Does it help or hurt domestic workers if we open borders?

Thursday 25 May 2017, by mond

Should we open our borders, or should we close them? The question is
often discussed as an ideological issue, where some times the people
who hold one or another position have long forgotten why they are on
certain side of the issue. It is also sometimes discussed as a moral
issue. Indeed it is an outrageous scandal that we let thousands of
people drown in the mediterranean sea. And this scandal should give
us some insight into the inhumane core of our current neo-liberal,
capitalist society.

But let us take a closer look at the economic interests
behind the border regime. The common narrative goes something like this:

By opening borders workers will have to compete against immigrants.
And this will result in lower wages. So the neo-liberal agenda is to
open borders in order to maximize profits and exploitation.

But there is a lot wrong with this simple narrative. If the
above is true, why would the EU (which currently is ruled by neo-liberal
forces) would invest so much money and effort into securing the
boarder. And why is nationalism so important for the fascist right
(keep in mind: behind fascism there is capital)?.

In order to understand this we need a more elaborate model:

We need to differentiate between goods and services. Goods can be
easily shipped around the globe and manufactured where ever labor
cost are lowest. Services can not be shipped. You need people on site
to produce and deliver them.

So the Capital behind service has an incentive to root for open
borders while the Capital behind manufacturing is only interested in
open borders for goods but not for people. To see this lets assume
you are a software engineer in India and you are really good. You
know that if you would move to Europe or the US you could earn 2 or 3
times as much as you do. Well if you could just move you could just
ask for that money or threaten to leave the country. This would lead
to wages for high-skilled workers to drastically rise in India.

This would also pull the wages for medium-skilled workers, etc. All
the super high profits that western companies can rip off by
producing in countries with low wages and selling their products in
richer countries would evaporate. So keeping up the fences for people
is crucial for their business model.

So for capital the optimal solution is to have enough open borders to
be able to get enough people to fill service jobs and keep them
closed enough to keep up the high differences in wages for production
and manufacturing.

In the EU this compromised is maintained by opening the borders
within the EU and closing the outside. Now the open borders within
the EU would help to level the wages. It seems, that in order to
prevent this as much as possible the fiscal policy of the ECB is used
to strangle poorer countries, instead of helping them. This is, what
we have seen with hideous blackmailing of Greek banks in the summer
of 2015.

WHAT YOU NEED TO DO:
a) Name every place or political union that the text on open borders mentions, in the order they first appear.
b) Continue the text on open borders from its last sentence, in the same voice.

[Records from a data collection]

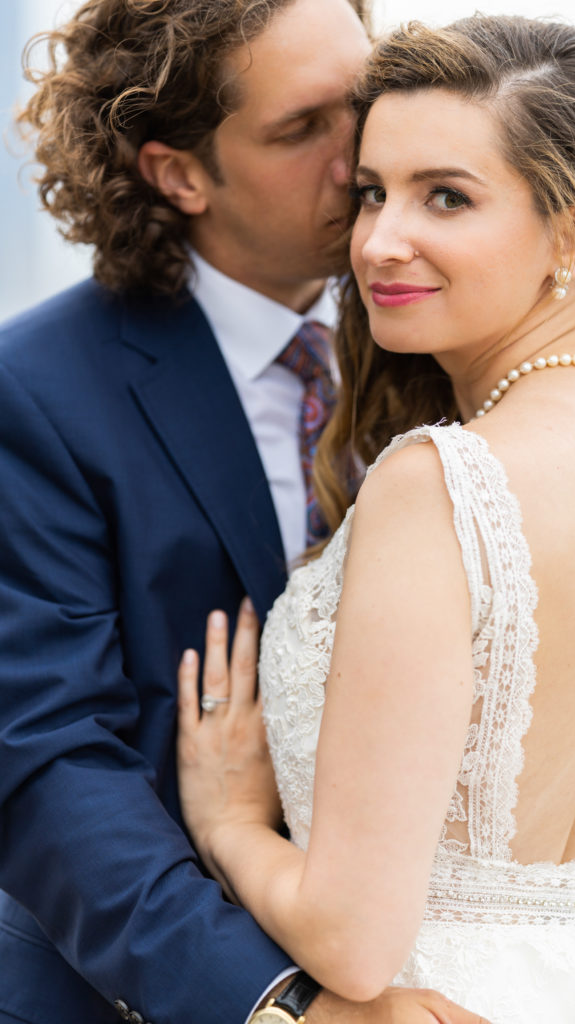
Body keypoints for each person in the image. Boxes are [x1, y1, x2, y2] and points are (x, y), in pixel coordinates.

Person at [175, 14, 575, 1023]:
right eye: (370, 192)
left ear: (574, 234)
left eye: (444, 196)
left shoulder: (440, 484)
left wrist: (229, 821)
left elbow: (356, 943)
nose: (377, 241)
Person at [0, 1, 483, 1022]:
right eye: (302, 127)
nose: (363, 154)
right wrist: (279, 1004)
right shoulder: (35, 392)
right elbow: (48, 758)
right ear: (179, 172)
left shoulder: (450, 329)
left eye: (367, 98)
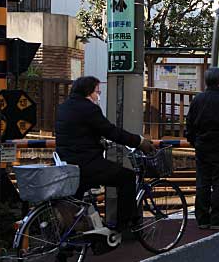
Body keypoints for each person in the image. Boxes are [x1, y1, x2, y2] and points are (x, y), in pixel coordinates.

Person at [55, 76, 155, 232]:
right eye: (97, 91)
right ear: (88, 92)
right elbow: (111, 131)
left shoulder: (64, 107)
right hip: (86, 164)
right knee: (127, 177)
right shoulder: (89, 108)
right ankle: (124, 225)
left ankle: (68, 241)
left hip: (67, 164)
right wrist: (138, 141)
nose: (98, 94)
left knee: (74, 203)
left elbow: (80, 133)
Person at [185, 67, 219, 230]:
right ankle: (217, 218)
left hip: (202, 147)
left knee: (202, 182)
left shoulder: (198, 100)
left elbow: (189, 125)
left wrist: (194, 142)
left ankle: (202, 218)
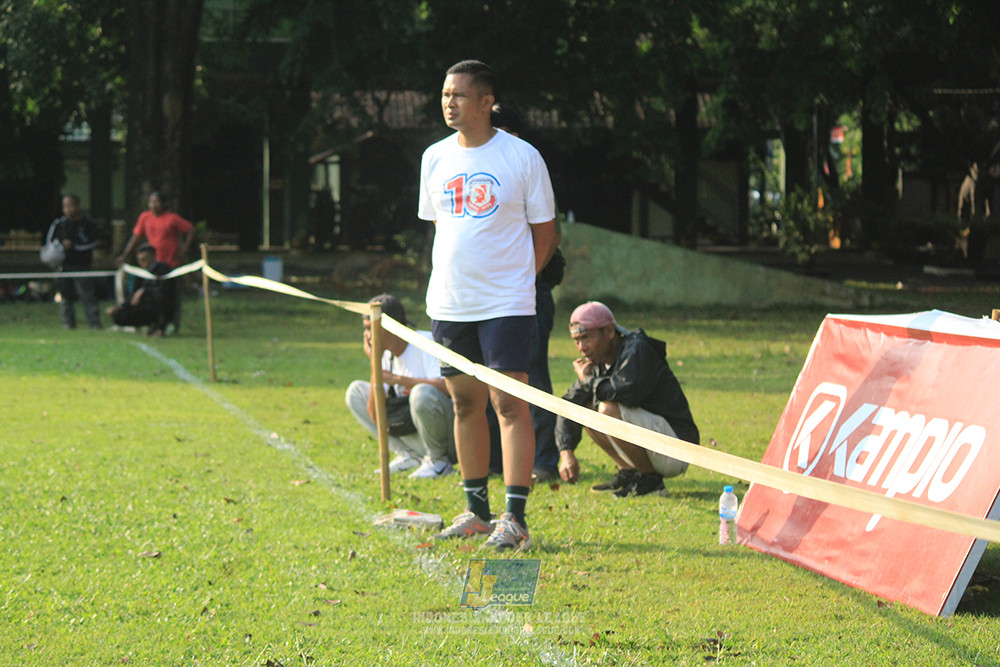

RESULTS FOR THE EXERCISE:
a) the mediterranean sea, the EU, India, Europe, the US

b)
If possible capital would explicitly limit which jobs migrants can
take. This e.g. happened in Austria with the "Bartenstein-decree",
which limited jobs for Asylum Seekers to work in selected Seasonal Service
Jobs.

On the other end, we see the so called "Free Trade" Agreements, for
the most part those agreements are not about trade at all but their
intent is to weaken the state and establish direct jurisdiction of
global corporations. Where the agreements deal with trade, those
agreements are not about quite protectionist in nature: Where, within
the WTO negotiations the poorer countries already realized that
things like "protection of so called intellectual property" are not in
their interest and these countries started to demand some fair trade,
the newer treaties like TTIP, TTP, CETA are protectionist agreements
by the capital interests of richer countries.

Now let us focus on the Digitalization. Within the next few years a
lot of Jobs will become obsolete due to automatization and artificial
intelligence (AI). Both in the goods as in the services industry.
Even in low paid countries like china some companies have announced
that they will plan to replace $5/h jobs with robots.

This will change the equation of open vs closed boarders. For the
most part it will make it more and more irrelevant to capital. Where
it usefulness to the capital interests remains is, that it might
still be useful to keep people riles up against immigrants and to
prevent international solidarity. So it will remain a tool that is
useful to prevent the voters to go to the left. So we should expect
that the narrative of the "immigrants take your jobs" will be upheld
for as long as possible.

Meanwhile the question in the digital world is mainly, how to secure
the control over production. So this is at the core of the so called
"trade agreements" mentioned above: how to secure the so called
"intellectual property": Capital does not care where the factory is
and where the software development takes place as long as they can
own and control it.

So what should the left do?

For anyone who wants to change this absurd system, it should be
obvious that we must never stop to scandalize the atrocities of the
capitalist border-regime and the capitalist wars that created the
migration crises in the first place.

We also need to explain to people the mechanisms outlined above: That
the closing the borders is not in our interest and that only through
international solidarity we will be able to fight the interests of
global capital.

What we have to focus on most of all is the ability to control the
production and this is, and will increasingly be, through so called
intellectual property". This is something we need to fight against,
tooth and nails. And this again, is only possible through international
solidarity. Tear down these walls.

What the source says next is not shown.